Une analyse parue dans Libération, le 20 avril 2011. Celle-ci fit également l’objet d’une séquence de l’émission « On va s’gêner », le même jour :

Lady Gaga s’inspirant, entre autres, des looks de la chanteuse Madonna.

Le phénomène Lady Gaga représente pour bon nombre d’observateurs le signe ultime d’une civilisation en panne de créativité, un phénomène commercial misant sur l’oubli consubstantiel des masses allaitées au prêt à jeter. Mais est-ce vraiment le cas ? Créature symptomatique de notre époque, Lady Gaga surfe sur l’air du temps – un air du temps saisi commedigestdes temps passés, un syncrétisme culturel sauvage et sans limite. Un remâchage de déjà-vu amenant son lot de suspicions à chaque nouvelle sortie de single de l’artiste. Elle a été accusée de plagiat en 2009 par la chanteuse irlandaise Roisin Murphy, son dernier morceau, Born This Way, choque à nouveau par des sonorités rétro, évoquant Express Yourself et Vogue de Madonna, sortis il y a plus de vingt ans.

Sur le Web, plusieurs blogs décortiquent le phénomène. La recette pas secrète : copier le look de stars pop rock connues pour leur excentricité (Madonna, Marylin Manson, Christina Aguilera ou Britney Spears). Une dynamique implacable dans laquelle Lady Gaga semble perpétuellement innover : un «melting-pop» fonctionnant selon le principe du recyclage musical et vestimentaire de gloires passées. Dans un contexte où l’original est inlassablement remplacé et immédiatement oublié, le retour de l’identique apparaît comme l’unique vraie révolution. Hormis des capacités vocales indéniables, Lady Gaga est donc ce pantin malléable, capable d’endosser n’importe quelle tenue et de redonner une nouvelle virginité à des succès datés.
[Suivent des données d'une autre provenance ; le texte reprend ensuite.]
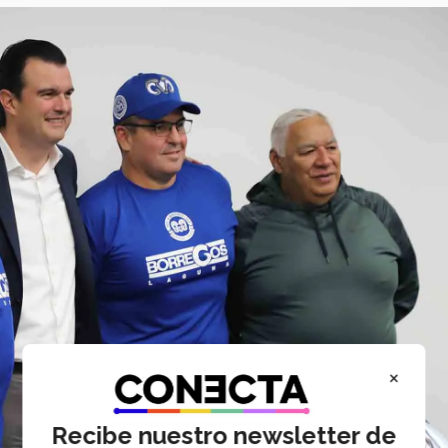
×
Recibe nuestro newsletter de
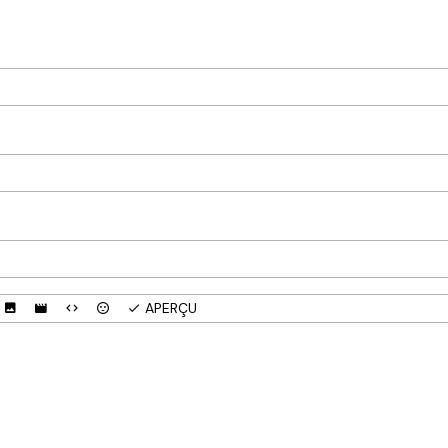
APERÇU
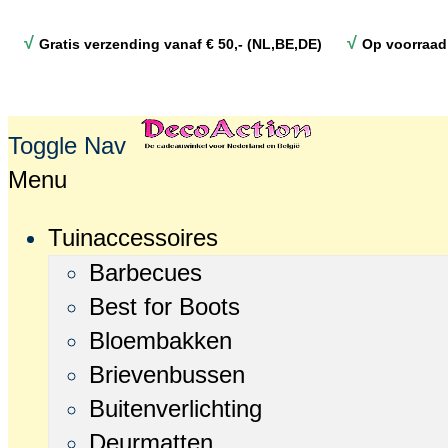
√
√
Gratis verzending vanaf € 50,- (NL,BE,DE)
Op voorraad
Toggle Nav
Menu
Tuinaccessoires
Barbecues
Best for Boots
Bloembakken
Brievenbussen
Buitenverlichting
Deurmatten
Fille d’un entrepreneur du Net, elle est également la réponse de l’industrie musicale face à la nouvelle donne 2.0. D’après Tom Corson, vice-président de RCA Music, cité récemment par le Wall Street Journal, Lady Gaga représente un «Full Multimedia Package» : du sur mesure pour un autoréférencement sans fin. A 25 ans, la chanteuse américaine constitue à elle seule un concentré de «post-postmodernisme», voire reste sa plus fidèle représentante. L’acte de décès du postmodernisme remonterait en fait à la fin des années 90. Ainsi, dans une société dominée par l’hyperconsommation et portant les stigmates de la digitalisation des contenus, l’idée traditionnelle de propriété intellectuelle se voit considérablement perturbée ; les nouveaux consommateurs de contenus culturels trouvant dans le Web 2.0 un terrain de jeu infini.

Alors que le philosophe Jean-François Lyotard voyait la «postmodernité» comme une incrédulité envers les métarécits, donnant par la même occasion à la Génération X son cogito ergo sum, pour Gilles Lipovetsky, le «post» traduisait encore cette attention particulière portée aux différentes formes de passés, et suggérait que quelque chose avait disparu. On s’inspirait de manière anarchique d’un original galvaudé et sorti de son contexte. Jusqu’ici, rien de nouveau depuis la critique de Walter Benjamin, pour qui la reproduction de l’objet d’art parvenait déjà à standardiser l’original.

Mais, à l’ère du post-postmodernisme, l’échantillon authentique est rayé de la mémoire, restent des duplicata éternellement réinterprétés dans un cycle autoréférentiel constant. Au kaléidoscope des authenticités réinvoquées de manière chaotique suivrait, par conséquent, l’éviction de l’authentique. Ou, pour le dire autrement, après le big-bang du postmodernisme, correspondant à l’explosion du corpus référentiel, survient le «Big Crush» du post-postmodernisme. On retiendra donc que ce dernier désigne l’entrée dans une ère culturelle marquée par la primauté de la copie sur l’original. Avec une Lady Gaga clamant à longueur d’interviews son admiration pour Andy Warhol, chantre de la photographie sérigraphiée et du stéréotype pop art, la boucle semble bouclée.

On affirmera dès lors que Lady Gaga est dans le vrai : la reproductibilité est notre «éternel retour», la copie, notre vérité, bien plus que la finitude figée des palais datés de Venise. La copie supplante l’authentique, tel un Versailles requinqué ; un palais qui, sous l’impulsion de l’ancienne ministre de la Culture, Christine Albanel, fut, selon les critiques, transformé en un Disneyland offert en pâture au secteur privé – un site redoré pour, avant tout, mieux correspondre à l’imaginaire touristique.

Remakes et has been remis au goût du jour, le post-postmodernisme suggère un rapport figé aux signifiés. Un principe d’autosimilarité trouvant en Lady Gaga son expression contemporaine.